Les Rectificateurs

Chronique d'André Savard

Les conversations politiques ont passablement changé dans les chaumières. Beaucoup de ceux qui étaient au début des années soixante-dix dans leur petite enfance se souviennent, par exemple, des débats entre son papa d’allégeance libérale et l’oncle péquiste. L’affiliation à une famille politique était très stricte. Sans avoir lu le programme du parti, souvent écrit en termes très techniques, les oncles se voulaient néanmoins le plus fidèles possible à la vision du parti pour lequel allaient leurs amours.
Pourquoi tel oncle favorisait le Parti Québécois et pourquoi tel autre jugeait que René Lévesque était de la boue, il était difficile de l’expliquer par des arguments. D’abord les arguments avaient déjà été entendus ailleurs. Des journées de vingt-quatre heures ne suffisent pas pour se faire une idée exacte sur une foule de sujets complexes. Il fallait bien s’en remettre à plus savant que soi.
Le papa et les oncles péchaient parfois par ignorance mais ils n’accusaient pas des classes sociales entières d’être de faux témoins professionnels. Ils ne se posaient pas systématiquement en rectificateurs de leur propre parti. Maintenant, autant d’humilité passe pour déplacée, dénuée du courant vital.
S’ils dénigraient leurs adversaires politiques, le papa et les oncles respectaient leurs alliés et quand ils parlaient de ces derniers, ils n’avaient pas toujours l’air de réfléchir à partir du moindre. Les péquistes disaient qu’au sein du Canada on se faisait le domestique du nationalisme des autres. Mais Trudeau disait que cet état de fait mettait le nationalisme québécois au niveau des nouvelles sagesses inspirées par le standing mondial. L’oncle Mario, courtier, décidait d’y croire et l’oncle Robert, barbier, aussi mais pas l’oncle Michel.
Pour trouver la cause de l’adhésion, il n’aurait pas seulement fallu faire de la sociologie mais aussi de la psychologie. Quelle zone de sensibilité allume et porte quelqu’un vers un parti pris politique? Qu’est-ce qui fait qu’un oncle s’inquiétait pour la langue française alors que pour un autre oncle la langue faisait partie des belles idées, des belles réformes qui ne le touchaient pas particulièrement?

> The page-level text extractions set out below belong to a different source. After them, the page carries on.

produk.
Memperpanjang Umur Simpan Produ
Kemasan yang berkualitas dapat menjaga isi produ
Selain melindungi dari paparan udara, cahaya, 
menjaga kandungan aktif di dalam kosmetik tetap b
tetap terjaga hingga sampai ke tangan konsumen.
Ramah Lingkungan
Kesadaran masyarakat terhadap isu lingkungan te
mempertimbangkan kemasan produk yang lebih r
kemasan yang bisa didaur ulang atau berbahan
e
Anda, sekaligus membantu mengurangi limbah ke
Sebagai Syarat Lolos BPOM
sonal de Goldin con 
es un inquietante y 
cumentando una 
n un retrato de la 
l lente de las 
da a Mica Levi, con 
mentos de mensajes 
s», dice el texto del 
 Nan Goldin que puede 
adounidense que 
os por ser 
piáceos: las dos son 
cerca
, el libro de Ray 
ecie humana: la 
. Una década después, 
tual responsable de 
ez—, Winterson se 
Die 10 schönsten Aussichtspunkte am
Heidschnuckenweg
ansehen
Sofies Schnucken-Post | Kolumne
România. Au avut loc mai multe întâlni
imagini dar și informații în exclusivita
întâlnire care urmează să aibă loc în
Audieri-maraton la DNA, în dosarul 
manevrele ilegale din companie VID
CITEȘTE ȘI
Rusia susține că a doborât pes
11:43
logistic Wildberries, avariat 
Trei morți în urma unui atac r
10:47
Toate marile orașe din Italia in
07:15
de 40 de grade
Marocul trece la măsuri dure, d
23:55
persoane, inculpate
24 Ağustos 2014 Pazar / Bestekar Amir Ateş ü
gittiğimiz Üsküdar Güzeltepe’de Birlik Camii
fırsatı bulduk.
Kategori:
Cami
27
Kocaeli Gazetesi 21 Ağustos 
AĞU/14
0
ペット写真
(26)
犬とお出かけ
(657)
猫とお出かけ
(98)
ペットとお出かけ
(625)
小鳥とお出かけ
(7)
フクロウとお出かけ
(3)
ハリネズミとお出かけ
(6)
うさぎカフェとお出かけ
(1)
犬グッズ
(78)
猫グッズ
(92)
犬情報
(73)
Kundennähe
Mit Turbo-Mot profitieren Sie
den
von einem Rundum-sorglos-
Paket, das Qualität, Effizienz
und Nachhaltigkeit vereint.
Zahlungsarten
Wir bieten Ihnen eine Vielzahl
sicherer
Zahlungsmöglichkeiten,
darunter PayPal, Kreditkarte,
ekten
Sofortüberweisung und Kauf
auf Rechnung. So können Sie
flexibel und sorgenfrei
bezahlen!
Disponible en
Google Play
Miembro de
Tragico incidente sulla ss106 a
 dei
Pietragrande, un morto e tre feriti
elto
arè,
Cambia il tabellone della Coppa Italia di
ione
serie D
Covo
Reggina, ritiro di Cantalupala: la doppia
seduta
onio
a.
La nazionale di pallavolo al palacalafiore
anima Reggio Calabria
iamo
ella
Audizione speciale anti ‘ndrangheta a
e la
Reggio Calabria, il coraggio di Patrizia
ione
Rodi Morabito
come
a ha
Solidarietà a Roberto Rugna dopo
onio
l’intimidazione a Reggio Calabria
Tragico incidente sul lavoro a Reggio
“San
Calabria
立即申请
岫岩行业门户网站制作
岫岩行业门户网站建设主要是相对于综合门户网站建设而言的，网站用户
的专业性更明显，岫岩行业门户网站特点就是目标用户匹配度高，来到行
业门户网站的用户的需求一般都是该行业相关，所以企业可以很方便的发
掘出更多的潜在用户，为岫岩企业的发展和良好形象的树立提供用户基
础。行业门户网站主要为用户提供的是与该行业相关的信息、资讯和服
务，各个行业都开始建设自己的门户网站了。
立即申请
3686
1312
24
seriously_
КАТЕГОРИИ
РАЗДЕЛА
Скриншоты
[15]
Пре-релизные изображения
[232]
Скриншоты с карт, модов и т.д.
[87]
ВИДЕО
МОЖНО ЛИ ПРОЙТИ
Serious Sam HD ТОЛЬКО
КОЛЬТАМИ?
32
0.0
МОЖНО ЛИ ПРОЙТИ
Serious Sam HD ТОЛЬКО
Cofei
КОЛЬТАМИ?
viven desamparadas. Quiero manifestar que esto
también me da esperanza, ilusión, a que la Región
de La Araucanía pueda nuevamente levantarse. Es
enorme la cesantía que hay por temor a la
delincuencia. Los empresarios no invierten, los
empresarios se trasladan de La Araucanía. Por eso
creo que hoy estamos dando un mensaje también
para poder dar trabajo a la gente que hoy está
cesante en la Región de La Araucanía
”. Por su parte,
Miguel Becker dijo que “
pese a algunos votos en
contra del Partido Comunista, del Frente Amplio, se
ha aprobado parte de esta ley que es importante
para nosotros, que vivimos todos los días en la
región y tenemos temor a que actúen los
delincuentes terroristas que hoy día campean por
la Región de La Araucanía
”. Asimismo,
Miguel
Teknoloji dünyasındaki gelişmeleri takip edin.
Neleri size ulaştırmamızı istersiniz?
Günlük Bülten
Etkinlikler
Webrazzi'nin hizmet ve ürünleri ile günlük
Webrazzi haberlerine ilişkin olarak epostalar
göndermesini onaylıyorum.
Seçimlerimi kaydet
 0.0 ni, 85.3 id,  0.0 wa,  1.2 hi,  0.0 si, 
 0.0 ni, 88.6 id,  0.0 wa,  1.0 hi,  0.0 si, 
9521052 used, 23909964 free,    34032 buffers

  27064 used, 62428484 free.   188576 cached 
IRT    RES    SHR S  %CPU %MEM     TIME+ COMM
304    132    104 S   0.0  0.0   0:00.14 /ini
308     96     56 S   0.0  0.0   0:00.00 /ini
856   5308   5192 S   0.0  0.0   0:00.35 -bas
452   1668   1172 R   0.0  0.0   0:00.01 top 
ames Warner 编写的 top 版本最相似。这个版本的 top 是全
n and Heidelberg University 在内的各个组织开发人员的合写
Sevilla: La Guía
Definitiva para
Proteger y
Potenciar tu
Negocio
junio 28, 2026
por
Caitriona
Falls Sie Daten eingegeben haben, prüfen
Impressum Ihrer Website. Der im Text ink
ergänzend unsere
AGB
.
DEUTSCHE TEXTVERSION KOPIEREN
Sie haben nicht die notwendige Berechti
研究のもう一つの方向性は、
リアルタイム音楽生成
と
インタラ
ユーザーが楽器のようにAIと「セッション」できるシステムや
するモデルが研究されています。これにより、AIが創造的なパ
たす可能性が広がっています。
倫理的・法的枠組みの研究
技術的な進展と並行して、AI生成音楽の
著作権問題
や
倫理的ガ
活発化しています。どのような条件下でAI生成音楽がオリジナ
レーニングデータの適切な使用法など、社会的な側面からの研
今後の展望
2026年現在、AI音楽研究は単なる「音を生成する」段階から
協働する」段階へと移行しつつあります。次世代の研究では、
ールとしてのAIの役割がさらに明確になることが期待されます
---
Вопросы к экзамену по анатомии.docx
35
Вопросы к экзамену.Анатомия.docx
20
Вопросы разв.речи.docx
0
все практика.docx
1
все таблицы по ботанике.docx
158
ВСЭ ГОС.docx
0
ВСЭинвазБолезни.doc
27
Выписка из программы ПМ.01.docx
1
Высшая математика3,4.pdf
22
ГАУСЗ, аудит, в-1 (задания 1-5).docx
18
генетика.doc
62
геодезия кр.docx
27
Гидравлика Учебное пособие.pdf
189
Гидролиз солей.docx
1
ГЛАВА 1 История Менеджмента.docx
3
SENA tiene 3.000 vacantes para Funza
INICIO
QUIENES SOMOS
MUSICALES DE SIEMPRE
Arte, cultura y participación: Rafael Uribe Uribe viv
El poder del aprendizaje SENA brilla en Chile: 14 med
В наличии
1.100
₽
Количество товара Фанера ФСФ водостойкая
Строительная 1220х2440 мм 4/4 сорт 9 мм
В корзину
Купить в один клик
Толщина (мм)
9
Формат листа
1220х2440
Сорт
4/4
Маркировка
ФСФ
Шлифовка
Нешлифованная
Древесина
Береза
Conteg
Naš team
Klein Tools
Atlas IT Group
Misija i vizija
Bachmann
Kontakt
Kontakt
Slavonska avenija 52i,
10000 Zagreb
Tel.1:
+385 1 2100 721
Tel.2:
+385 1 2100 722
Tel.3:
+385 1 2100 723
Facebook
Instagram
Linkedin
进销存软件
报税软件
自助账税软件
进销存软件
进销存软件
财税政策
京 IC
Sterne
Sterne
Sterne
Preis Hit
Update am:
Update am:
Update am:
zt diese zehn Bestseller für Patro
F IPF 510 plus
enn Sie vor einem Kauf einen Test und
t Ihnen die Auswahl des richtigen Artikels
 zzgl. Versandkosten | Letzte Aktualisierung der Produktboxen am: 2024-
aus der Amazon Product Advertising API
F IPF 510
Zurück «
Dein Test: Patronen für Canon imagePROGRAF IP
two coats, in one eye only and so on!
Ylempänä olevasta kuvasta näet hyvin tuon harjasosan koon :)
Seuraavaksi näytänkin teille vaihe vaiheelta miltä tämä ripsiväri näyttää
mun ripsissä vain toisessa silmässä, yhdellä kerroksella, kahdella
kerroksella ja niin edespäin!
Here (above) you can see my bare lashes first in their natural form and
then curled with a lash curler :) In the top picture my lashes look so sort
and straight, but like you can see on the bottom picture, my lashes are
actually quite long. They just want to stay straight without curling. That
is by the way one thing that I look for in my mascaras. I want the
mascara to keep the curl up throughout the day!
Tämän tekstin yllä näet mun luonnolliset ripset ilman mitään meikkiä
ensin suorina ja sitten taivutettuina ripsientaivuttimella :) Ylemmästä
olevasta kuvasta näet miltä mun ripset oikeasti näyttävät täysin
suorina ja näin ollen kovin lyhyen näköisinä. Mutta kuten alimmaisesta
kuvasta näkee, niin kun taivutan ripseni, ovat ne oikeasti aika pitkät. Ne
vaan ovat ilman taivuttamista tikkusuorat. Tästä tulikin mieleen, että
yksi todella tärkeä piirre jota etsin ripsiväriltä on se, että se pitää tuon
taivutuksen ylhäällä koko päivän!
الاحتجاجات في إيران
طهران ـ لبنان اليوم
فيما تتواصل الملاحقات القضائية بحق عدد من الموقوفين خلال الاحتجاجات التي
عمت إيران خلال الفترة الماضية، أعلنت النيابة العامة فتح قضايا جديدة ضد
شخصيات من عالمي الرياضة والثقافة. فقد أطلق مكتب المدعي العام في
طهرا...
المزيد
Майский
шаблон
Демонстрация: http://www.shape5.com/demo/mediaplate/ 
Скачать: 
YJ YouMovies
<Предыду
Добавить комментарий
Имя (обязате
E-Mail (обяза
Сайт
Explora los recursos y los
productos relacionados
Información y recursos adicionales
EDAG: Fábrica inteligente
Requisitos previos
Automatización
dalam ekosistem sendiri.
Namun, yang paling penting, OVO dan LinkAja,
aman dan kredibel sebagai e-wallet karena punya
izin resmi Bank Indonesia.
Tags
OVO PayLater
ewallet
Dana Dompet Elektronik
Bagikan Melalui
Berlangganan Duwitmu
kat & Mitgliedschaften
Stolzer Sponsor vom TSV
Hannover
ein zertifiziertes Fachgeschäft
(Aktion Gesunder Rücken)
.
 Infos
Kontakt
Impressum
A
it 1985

En tout cas, tel oncle était pour Lévesque, tel oncle était pour Trudeau. L’enfant, de nos jours, s’il est témoin de conversations politiques, doit trouver les choses bien plus difficiles à démêler. Les alignements retranchés des oncles ont laissé la place à des jongleries savantes et les tantes parlent politique beaucoup plus que naguère.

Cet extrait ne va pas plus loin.